Omicron Serpentis

Observation data Epoch J2000.0 Equinox J2000.0 (ICRS)
- Constellation: Serpens
- Right ascension: 17^{h} 41^{m} 24.87286^{s}
- Declination: −12° 52′ 31.1086″
- Apparent magnitude (V): 4.26

Characteristics
- Spectral type: A2 Va
- U−B color index: +0.08
- B−V color index: +0.07
- Variable type: δ Sct

Astrometry
- Radial velocity (R_{v}): −30.2±1.2 km/s
- Proper motion (μ): RA: −72.90 mas/yr Dec.: −55.55 mas/yr
- Parallax (π): 18.83±0.25 mas
- Distance: 173 ± 2 ly (53.1 ± 0.7 pc)
- Absolute magnitude (M_{V}): +0.760

Details
- Mass: 2.13 M_{☉}
- Radius: 2.2 R_{☉}
- Luminosity: 42.6 L_{☉}
- Surface gravity (log g): 3.82±0.14 cgs
- Temperature: 8,972±305 K
- Rotational velocity (v sin i): 112.6±1.2 km/s
- Age: 518 Myr
- Other designations: ο Ser, 56 Ser, BD−12°4808, FK5 3405, HD 160613, HIP 86565, HR 6581, SAO 160747.

Database references
- SIMBAD: data

= Omicron Serpentis =

Star in the constellation Serpens

Omicron Serpentis (ο Ser, ο Serpentis) is a solitary star in the Serpens Cauda (tail) section of the equatorial constellation Serpens. Based upon an annual parallax shift of 18.83 mas as seen from Earth, it is located around 173 light years from the Sun. The star is visible to the naked eye with a base apparent visual magnitude of +4.26.

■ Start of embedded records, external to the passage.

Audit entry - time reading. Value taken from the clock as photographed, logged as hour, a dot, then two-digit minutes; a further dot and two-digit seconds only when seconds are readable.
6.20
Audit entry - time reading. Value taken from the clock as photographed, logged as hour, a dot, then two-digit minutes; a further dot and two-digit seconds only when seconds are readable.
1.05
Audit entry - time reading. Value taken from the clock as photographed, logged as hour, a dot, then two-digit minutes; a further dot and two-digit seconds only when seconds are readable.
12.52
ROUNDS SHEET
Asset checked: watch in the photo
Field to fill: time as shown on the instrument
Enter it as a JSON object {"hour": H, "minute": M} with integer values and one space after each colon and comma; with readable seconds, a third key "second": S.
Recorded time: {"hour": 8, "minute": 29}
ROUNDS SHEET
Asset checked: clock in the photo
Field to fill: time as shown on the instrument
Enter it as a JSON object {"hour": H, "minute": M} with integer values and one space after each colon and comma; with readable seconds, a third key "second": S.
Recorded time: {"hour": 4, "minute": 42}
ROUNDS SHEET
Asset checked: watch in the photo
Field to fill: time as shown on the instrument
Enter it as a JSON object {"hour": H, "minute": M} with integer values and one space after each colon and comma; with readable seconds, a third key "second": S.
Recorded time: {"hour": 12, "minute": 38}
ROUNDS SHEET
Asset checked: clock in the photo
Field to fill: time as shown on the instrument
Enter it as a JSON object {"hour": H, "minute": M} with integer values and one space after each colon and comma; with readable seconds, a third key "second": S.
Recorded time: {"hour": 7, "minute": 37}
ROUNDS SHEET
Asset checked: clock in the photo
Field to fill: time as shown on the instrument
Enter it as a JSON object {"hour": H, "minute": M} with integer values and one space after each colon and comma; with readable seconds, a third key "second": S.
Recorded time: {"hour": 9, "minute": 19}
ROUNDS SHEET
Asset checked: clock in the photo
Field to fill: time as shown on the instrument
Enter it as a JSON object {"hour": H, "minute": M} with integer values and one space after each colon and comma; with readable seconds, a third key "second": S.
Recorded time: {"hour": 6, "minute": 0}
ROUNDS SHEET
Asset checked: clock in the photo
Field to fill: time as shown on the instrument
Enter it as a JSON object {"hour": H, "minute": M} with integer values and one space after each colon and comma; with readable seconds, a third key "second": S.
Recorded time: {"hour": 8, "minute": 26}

This is a white-hued A-type main sequence star with a stellar classification of A2 Va. It is located on the lower instability strip and is classified as a Delta Scuti type variable star. The apparent magnitude of the star varies in the range 4.26−4.27 with a period of 76 minutes, or 0.053 days.

The star has an estimated 2.13 times the mass of the Sun and about 2.2 times the Sun's radius. It is about half a billion years old and is spinning with a projected rotational velocity of 112.6 km/s. Omicron Serpentis is radiating 42.6 times the solar luminosity from its photosphere at an effective temperature of 8,972 K.

In 1909, the symbiotic nova RT Serpentis appeared near Omicron, although it only reached a maximum magnitude of 10.